This costs 5×2LPP(2Q + P) flops, sometimes rounded to 30LPPQ flops.

By comparison, the forward+backward for this same weight tensor costs 6LPQB flops, where B is batch tokens. The ratio of Muon flops to model flops (ignoring attention) is 30LPPQ / 6LPQB = 5P/B. With P≈d, the rule of thumb is: Muon costs 5d/B extra flops per model flop.

This leads to claims like this:

However, this assumes we can perfectly shard the Muon computation across all 16,384 GPUs used to train the model. This is unrealistic. For reference, Llama 405B used 8‑way Tensor Parallelism, 16‑way Pipeline Parallelism, and 128‑way Fully‑Sharded Data Parallelism (FSDP). If computation duplicates across FSDP, the cost can balloon from 0.5% to ~64% of model flops — too expensive.

We have options. PP naturally shards the L dimension. But FSDP shards P and TP shards Q — both contracting dims in these matmuls — which can add heavy communication.

Strategy #1: Replicated computation

Let X′ be sharded S ways across P (similar for Q). In Llama 405B, S ranges 16–128. One option (as in this paper) is to all‑gather X and replicate compute on each device (except the last matmul can compute only your shard):

# let X' be our shard of X with shape (L, P/S, Q)
X = all_gather(X')
for _ in range(5):
  A = X @ X^T # (L, P, Q) x (L, Q, P) => (L, P, P) with cost 2LPQP flops
  B = A @ A   # (L, P, P) x (L, P, P) => (L, P, P) with cost 2LPPP flops
  X = B @ X   # (L, P, P) x (L, P, Q) => (L, P, Q) with cost 2LPQP flops
              # (except last iter can output shard: (L, P/S, Q))

Flops stay ~the same; too large. With Llama 405B’s typical config, this would duplicate compute 1024× — meaning ~5 Muon flops per model flop. Not acceptable.

Here’s a profile of Muon on an MI300X node using this approach. Stream #20 (network) is active mainly during the initial all‑gather.

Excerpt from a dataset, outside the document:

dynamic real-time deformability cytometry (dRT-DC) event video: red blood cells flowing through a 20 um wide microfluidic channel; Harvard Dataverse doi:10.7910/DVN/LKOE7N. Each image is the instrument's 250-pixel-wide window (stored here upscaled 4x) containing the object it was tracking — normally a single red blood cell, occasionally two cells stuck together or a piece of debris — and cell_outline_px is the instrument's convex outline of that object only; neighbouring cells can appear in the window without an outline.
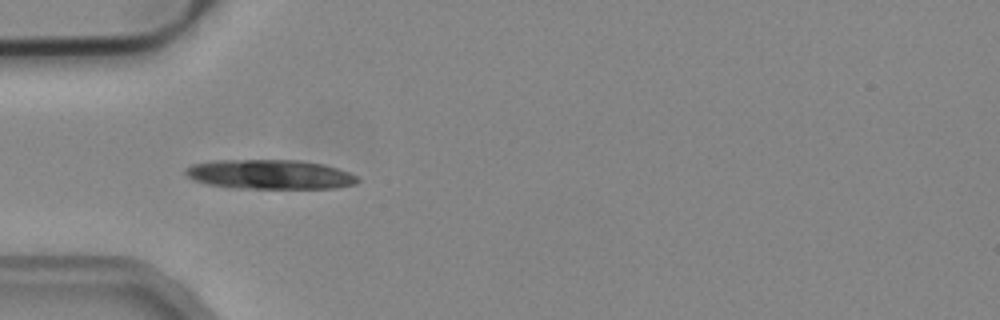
{"species": "common noctule bat (a hibernating species)", "species_latin": "Nyctalus noctula", "temperature_condition": "cold", "stored_images_in_passage": 7, "camera_frame_rate_fps": 3000, "um_per_image_px": 0.085, "animal": {"sex": "male", "body_mass_g": 19.2, "forearm_length_mm": 51.8}, "frame": {"image": 1, "passage_image": 4, "time_ms": 1.0, "image_size_px": [1000, 320], "cell_outline_px": [[360, 180], [356, 184], [336, 188], [232, 188], [208, 184], [192, 180], [184, 172], [184, 168], [192, 164], [212, 160], [300, 160], [324, 164], [348, 172], [356, 176]], "centroid_in_image_um": [22.91, 14.82], "position_along_channel_um": 62.1, "area_um2": 29.71}}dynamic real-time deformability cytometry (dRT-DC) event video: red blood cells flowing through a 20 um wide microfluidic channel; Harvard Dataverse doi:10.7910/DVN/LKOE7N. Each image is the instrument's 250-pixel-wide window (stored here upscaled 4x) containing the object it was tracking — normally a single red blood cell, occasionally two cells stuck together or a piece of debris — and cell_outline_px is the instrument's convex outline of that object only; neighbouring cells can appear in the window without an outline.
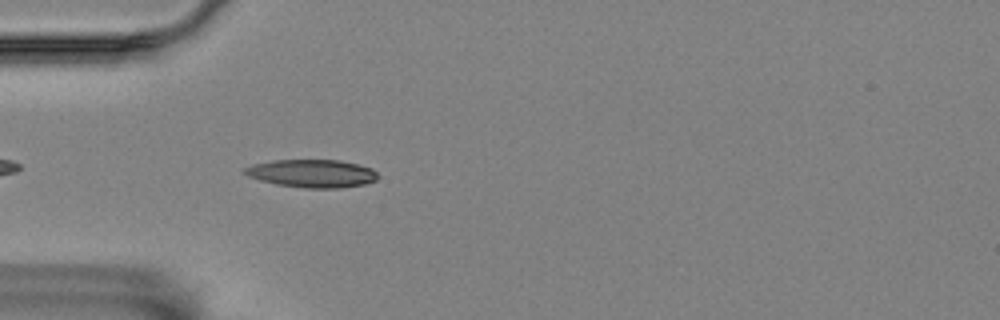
{"species": "Egyptian fruit bat (a non-hibernating species)", "species_latin": "Rousettus aegyptiacus", "temperature_condition": "room temperature", "stored_images_in_passage": 31, "camera_frame_rate_fps": 3000, "um_per_image_px": 0.085, "animal": {"sex": "female"}, "frame": {"image": 1, "passage_image": 4, "time_ms": 1.0, "image_size_px": [1000, 320], "cell_outline_px": [[380, 176], [376, 180], [364, 184], [336, 188], [304, 188], [276, 184], [260, 180], [248, 176], [244, 172], [244, 168], [252, 164], [272, 160], [340, 160], [372, 168]], "centroid_in_image_um": [26.52, 14.74], "position_along_channel_um": 58.5, "area_um2": 21.68}}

Strategy #2: Sharded matmul

Another choice is to shard the matmuls directly (JAX’s naive default; also discussed in this post):

# let X' be our shard of X with shape (L, P/S, Q)
for _ in range(5):
  X = all_gather(X')
  A' = X' @ X^T # => (L, P/S, P)  cost 2LPQP/S
  A  = all_gather(A')
  B' = A' @ A   # => (L, P/S, P)  cost 2LPPP/S
  X' = B' @ X   # => (L, P/S, Q)  cost 2LPQP/S

This reduces flops by 1/S — great — but communication is huge: per iteration you all‑gather X (model‑sized) and A (~¼ model). Across 5 iters → ≈6.25 model‑sized gathers. Minimum viable batch size for DP/FSDP skyrockets, and perfect overlap is unrealistic.

On MI300X, Stream #20 becomes active many times — communication dominates and isn’t well overlapped.

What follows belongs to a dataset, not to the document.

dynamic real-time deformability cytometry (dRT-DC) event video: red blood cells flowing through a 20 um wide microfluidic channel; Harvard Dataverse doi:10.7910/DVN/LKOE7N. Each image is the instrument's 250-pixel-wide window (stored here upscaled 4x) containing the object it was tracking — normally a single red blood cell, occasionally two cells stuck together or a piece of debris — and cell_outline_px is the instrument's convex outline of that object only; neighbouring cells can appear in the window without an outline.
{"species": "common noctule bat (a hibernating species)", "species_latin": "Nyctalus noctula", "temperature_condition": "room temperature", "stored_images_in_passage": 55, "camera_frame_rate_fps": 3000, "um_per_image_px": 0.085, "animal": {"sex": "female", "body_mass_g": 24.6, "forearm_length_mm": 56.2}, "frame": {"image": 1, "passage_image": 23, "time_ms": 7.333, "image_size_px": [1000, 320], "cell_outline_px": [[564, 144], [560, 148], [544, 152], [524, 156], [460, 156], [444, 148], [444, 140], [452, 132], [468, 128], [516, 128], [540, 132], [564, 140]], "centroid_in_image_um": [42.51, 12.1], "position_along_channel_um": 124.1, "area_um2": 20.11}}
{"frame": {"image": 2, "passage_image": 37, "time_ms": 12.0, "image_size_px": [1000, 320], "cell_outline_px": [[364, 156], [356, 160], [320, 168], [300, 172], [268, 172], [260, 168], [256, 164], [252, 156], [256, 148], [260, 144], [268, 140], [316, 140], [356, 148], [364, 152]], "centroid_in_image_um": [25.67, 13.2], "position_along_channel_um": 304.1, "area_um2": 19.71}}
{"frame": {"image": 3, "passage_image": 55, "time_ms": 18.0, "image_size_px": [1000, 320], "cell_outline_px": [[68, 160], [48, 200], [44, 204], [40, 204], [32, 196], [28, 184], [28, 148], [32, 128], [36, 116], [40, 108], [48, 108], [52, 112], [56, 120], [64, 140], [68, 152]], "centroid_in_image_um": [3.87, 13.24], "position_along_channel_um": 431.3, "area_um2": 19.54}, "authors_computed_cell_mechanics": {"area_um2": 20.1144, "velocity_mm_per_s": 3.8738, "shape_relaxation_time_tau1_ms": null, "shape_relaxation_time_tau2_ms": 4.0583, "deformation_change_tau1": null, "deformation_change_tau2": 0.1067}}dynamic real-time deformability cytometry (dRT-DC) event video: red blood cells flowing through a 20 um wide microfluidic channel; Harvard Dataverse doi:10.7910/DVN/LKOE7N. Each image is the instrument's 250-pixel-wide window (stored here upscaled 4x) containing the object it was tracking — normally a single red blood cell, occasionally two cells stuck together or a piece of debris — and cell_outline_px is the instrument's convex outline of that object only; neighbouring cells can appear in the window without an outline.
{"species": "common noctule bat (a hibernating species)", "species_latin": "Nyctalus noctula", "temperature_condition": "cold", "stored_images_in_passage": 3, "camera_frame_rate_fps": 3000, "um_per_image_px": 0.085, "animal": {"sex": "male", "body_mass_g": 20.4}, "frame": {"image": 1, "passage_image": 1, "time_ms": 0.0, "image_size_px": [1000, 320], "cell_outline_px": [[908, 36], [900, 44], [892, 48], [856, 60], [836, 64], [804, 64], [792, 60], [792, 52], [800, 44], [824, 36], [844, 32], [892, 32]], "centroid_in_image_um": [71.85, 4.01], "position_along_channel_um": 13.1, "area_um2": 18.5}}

Strategy #3: Layer sharding

Communication is large because we shard contracting dims. What about the non‑contracting dim L? Pipeline parallelism shards across layers, but we often avoid PP because fwd/bwd have data dependencies across layers. The Muon update, however, has no inter‑layer dependency — so we can re‑shard by layer, compute, then re‑shard back.

# let X' be our shard of X with shape (L, P/S, Q)
X'' = all_to_all(X')         # (L, P/S, Q) -> (L/S, P, Q)
for _ in range(5):
  A'' = X'' @ X''^T          # (L/S, P, Q) x (L/S, Q, P) -> (L/S, P, P)
  B'' = A'' @ A''            # (L/S, P, P) x (L/S, P, P) -> (L/S, P, P)
  X'' = B'' @ X''            # (L/S, P, P) x (L/S, P, Q) -> (L/S, P, Q)
X' = all_to_all(X'')         # (L/S, P, Q) -> (L, P/S, Q)

Same 1/S flop reduction, but far less comms: two (P,Q) all‑to‑alls total. On TPUs, all‑to‑all is ~4× faster than all‑gather; on GPUs it’s also much faster (esp. intra‑node with full NVLink/NVSwitch connectivity).

Here’s an MI300X profile: Stream #20 is active only occasionally (theoretically twice per tensor).

Eventually you run out of layers (Llama 405B has 126), capping layer sharding. With effort, you can likely get another ~4× by placing the three MLP tensors on separate GPUs and another for attention projections. Doing all this, Muon’s effective overhead can reach ~16% — borderline but feasible.

Muon also enables larger batches. If you can 2× batch size, model flops rise while Muon flops don’t, halving the relative overhead (e.g., from 16% → ~8%). Llama reports MFU 41% → 43% when doubling batch (≈+4.8%), leaving ~3.2% penalty — maybe acceptable.

Summary and observed times

Summary of options:

                       flops (vs replicated) | comms (# all-gathers of the model)
replicated computation          1            | 1 (or 0 if already in DP)
sharded matmul                  1/S          | 6.25
layer sharding                  1/S          | 0.5 TPU, ~0.1 GPU

We implemented these in JAX and ran on TPUs and MI300X GPUs. 2B model, 24k per‑device batch (note: Llama 405B used ~1k per‑device).

On v5p‑8 TPU (4‑way distributed):

                 muon time | total step time
replicated:        386 ms   |     2.388 s
sharded matmul:    255 ms   |     2.161 s
layer sharding:    155 ms   |     2.105 s

Ideally, layer‑sharding would be ~25% of replicated; observed ~40% due to poor comm/compute overlap (improvable).

Scaling to v5p‑16 for layer sharding cuts Muon time to ~75 ms, as expected (2× bandwidth + 2× compute).

On MI300X (8‑way distributed):

                 muon time | total step time
replicated:       1171 ms   |     2.720 s (43%)
sharded matmul:    522 ms   |     2.200 s (26%)
layer sharding:    189 ms   |     1.840 s (10%)

Ideally, layer‑sharding would be 12.5% of replicated; observed ~16% because the model had 13 layers and 8‑way layer sharding wasted 3 slots (we confirmed ratio ~13.7% when adjusted).

These measurements used fp32 for Muon, which is expensive and likely unnecessary. Since layer‑sharded Muon is mostly compute‑bound, real costs are lower with reduced precision.

Future concerns

Using layer sharding for a 405B‑scale run pushes feasibility. Fewer GPUs (e.g., ~2k like DeepSeek‑V3) help a lot.

Mixture‑of‑Experts hurts: activating only 1/10 of parameters reduces model flops by 10× but Muon still touches all parameters across the batch — so Muon/model flop ratio is ~10× worse than dense. MoE can use larger batches, but not 10× larger.

All approaches above compute full Muon. Further scale may require modifying Muon to shrink the matrix entering the Newton‑Schulz iterations.

Meanwhile, layer sharding lets Muon scale to significantly larger training runs than before.